The Enterprise hosts representatives from the Cardassians and the Klingons, and they all agree to combine the DNA samples that they have found so far, since all three parties have pieces of the puzzle that the others cannot find. Using the shared information, they determine a pattern in how several planets were aligned millions of years ago and extrapolate the position of a final planet.

The Cardassian ship departs ahead of the others, firing at both ships and apparently disabling them. However, Picard had already learned of the Cardassians' attempt to sabotage the Enterprises defences; the ship is fully functional, and he takes the Klingon captain to the last planet. Upon arrival, they discover that almost all life is extinct, but scans by the Enterprise detect residual lichens located on a fossilised seabed, and they beam down to investigate with their tricorders containing all previously known information. The Cardassians arrive, as well as an undetected Romulan force, creating a standoff. Reasoning that the seabed may not be completely fossilised and may still contain some DNA, Picard and Dr. Crusher (Gates McFadden) scan the sea-bed using the tricorder whilst the other parties argue.

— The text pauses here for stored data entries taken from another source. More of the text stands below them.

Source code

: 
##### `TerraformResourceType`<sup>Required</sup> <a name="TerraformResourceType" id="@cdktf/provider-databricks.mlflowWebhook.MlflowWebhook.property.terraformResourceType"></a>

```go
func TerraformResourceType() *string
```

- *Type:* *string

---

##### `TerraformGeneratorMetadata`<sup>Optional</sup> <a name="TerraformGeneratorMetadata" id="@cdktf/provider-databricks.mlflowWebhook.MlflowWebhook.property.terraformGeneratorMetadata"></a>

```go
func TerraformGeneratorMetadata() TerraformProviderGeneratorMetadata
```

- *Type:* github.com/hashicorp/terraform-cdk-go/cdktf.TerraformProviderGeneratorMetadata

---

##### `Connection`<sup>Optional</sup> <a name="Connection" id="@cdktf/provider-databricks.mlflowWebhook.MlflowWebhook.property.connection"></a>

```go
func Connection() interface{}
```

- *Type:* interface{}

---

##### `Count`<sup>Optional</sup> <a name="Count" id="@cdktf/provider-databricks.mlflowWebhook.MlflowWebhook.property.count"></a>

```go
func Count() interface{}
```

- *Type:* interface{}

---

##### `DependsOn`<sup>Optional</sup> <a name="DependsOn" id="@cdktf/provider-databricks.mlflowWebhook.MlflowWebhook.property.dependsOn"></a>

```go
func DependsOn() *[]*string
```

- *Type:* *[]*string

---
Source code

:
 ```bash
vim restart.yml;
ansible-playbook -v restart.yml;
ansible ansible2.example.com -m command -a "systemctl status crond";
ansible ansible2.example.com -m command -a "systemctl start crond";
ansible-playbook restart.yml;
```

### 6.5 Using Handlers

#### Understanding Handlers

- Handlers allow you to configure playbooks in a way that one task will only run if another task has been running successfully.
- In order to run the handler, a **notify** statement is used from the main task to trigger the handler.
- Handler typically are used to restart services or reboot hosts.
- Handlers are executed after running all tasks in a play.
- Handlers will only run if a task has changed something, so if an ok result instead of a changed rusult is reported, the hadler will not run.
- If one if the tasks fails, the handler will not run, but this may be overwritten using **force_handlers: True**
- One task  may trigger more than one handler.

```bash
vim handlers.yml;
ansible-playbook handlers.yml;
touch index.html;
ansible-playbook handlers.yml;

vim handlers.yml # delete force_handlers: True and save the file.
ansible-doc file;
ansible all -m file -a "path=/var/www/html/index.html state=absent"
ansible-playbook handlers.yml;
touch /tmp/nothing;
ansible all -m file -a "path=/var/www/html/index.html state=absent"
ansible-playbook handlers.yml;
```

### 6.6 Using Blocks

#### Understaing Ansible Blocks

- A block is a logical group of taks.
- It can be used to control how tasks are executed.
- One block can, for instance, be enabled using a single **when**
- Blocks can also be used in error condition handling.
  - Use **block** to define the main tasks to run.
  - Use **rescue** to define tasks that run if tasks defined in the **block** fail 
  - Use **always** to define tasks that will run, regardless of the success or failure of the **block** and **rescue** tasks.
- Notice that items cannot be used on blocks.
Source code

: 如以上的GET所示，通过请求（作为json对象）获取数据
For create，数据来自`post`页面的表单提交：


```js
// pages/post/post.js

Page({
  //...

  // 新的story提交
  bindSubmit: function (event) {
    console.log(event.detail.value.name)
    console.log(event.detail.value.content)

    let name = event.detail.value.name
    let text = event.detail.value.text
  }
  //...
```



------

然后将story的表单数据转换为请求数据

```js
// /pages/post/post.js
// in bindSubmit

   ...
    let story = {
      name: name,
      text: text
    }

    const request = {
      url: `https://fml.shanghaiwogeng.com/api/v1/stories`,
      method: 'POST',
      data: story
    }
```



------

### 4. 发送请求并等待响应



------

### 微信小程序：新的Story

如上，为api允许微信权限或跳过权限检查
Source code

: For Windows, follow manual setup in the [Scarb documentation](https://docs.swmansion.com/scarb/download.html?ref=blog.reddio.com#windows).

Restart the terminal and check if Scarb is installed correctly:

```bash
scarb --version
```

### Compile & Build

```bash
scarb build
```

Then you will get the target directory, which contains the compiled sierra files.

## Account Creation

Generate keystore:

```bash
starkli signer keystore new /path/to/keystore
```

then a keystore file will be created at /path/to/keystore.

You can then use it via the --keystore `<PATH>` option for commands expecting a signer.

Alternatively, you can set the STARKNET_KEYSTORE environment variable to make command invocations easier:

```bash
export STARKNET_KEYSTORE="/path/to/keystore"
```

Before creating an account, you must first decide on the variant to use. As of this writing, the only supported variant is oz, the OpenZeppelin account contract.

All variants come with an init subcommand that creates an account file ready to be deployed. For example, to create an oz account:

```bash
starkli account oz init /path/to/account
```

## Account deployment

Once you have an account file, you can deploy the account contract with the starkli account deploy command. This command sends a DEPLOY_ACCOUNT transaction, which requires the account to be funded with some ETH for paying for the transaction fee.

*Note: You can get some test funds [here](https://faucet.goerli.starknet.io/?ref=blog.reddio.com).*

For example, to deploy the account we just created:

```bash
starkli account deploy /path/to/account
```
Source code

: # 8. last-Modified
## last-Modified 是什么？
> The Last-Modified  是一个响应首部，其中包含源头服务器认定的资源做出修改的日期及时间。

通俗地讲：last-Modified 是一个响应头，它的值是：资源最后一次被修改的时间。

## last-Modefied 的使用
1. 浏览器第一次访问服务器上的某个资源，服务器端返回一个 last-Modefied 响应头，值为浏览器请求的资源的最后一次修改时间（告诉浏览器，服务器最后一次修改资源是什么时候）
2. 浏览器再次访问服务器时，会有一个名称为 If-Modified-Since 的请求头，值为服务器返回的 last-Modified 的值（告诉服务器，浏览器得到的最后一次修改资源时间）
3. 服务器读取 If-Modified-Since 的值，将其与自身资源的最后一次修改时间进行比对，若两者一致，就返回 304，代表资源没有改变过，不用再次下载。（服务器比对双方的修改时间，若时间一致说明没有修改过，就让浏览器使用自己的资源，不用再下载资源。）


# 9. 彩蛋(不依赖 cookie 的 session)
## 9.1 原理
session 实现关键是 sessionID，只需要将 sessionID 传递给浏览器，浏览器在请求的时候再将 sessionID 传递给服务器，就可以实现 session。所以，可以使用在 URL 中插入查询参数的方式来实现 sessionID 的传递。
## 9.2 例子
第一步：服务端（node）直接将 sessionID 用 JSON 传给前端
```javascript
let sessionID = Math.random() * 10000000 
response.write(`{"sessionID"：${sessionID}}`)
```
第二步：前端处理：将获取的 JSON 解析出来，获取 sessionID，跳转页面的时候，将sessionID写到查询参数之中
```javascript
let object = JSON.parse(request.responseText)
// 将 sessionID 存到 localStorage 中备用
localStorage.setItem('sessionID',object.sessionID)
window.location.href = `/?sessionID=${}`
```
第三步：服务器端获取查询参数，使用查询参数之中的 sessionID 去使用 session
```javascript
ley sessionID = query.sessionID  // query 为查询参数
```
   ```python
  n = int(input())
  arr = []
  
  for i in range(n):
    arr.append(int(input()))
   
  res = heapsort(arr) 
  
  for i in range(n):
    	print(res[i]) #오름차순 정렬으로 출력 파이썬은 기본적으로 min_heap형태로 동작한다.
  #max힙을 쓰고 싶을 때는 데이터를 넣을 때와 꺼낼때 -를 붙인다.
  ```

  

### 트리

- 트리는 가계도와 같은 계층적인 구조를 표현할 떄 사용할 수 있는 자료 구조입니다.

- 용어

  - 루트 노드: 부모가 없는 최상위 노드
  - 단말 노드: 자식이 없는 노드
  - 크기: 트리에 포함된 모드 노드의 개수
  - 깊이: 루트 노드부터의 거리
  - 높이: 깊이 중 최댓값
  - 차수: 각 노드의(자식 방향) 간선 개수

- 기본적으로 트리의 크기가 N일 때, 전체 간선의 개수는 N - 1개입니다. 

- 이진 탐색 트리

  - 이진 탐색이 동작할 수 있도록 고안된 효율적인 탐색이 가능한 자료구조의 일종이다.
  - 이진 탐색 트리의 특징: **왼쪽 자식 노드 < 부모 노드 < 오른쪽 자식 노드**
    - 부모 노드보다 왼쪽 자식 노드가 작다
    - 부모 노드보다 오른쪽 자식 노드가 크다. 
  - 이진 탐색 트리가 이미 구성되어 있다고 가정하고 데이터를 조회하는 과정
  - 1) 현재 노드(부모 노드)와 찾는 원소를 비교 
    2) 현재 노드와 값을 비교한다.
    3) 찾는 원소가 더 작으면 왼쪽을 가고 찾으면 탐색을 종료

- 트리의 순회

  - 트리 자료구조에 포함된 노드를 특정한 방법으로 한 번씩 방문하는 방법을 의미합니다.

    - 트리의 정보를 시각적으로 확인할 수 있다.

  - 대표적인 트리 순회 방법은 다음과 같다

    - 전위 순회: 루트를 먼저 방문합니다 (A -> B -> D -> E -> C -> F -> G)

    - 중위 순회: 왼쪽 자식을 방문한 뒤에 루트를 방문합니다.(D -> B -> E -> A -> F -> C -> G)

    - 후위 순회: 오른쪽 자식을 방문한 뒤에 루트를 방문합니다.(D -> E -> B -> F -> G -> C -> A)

They locate the final DNA fragment, which completes and runs the program. The program reconfigures the tricorder's emitter to project a holographic message. The recorded image of an alien humanoid (Salome Jens) is projected to the assembled company, and explains that when her race first explored the galaxy there had been no humanoid-based life other than themselves, so they seeded various planets with "seed codes" to create a legacy of their existence after they had gone - the seed codes would not only influence humanoid development of life on the planets, but also contain fragments of a map to find the source. The alien ends her message assuming that the various alien races have come together in harmony to work together in solving the DNA puzzle and congratulates them on their triumph.

The Cardassians and the Klingons are outraged by this revelation; only the Federation representatives seem optimistic and all parties depart back to their respective homes. Before leaving, the Romulan commander hails Picard and expresses his own optimism, commenting that humans and Romulans are perhaps not so dissimilar after all.

==Reception==
In 2017, Popular Mechanics said that "The Chase" was one of the top ten most fun episodes of Star Trek: The Next Generation, noting that it offers an explanation of why most aliens on Star Trek are similar to humans. They note the episode includes Cardassians, Klingons, Romulans and Federation members on a quest to solve a biological enigma.

In 2019, Screen Rant ranked "The Chase" as the second of the ten most important episodes of Star Trek: The Next Generation to watch in preparation for the series Star Trek: Picard.

In 2020, SyFy also recommended watching "The Chase" as background on the Romulans for Star Trek: Picard.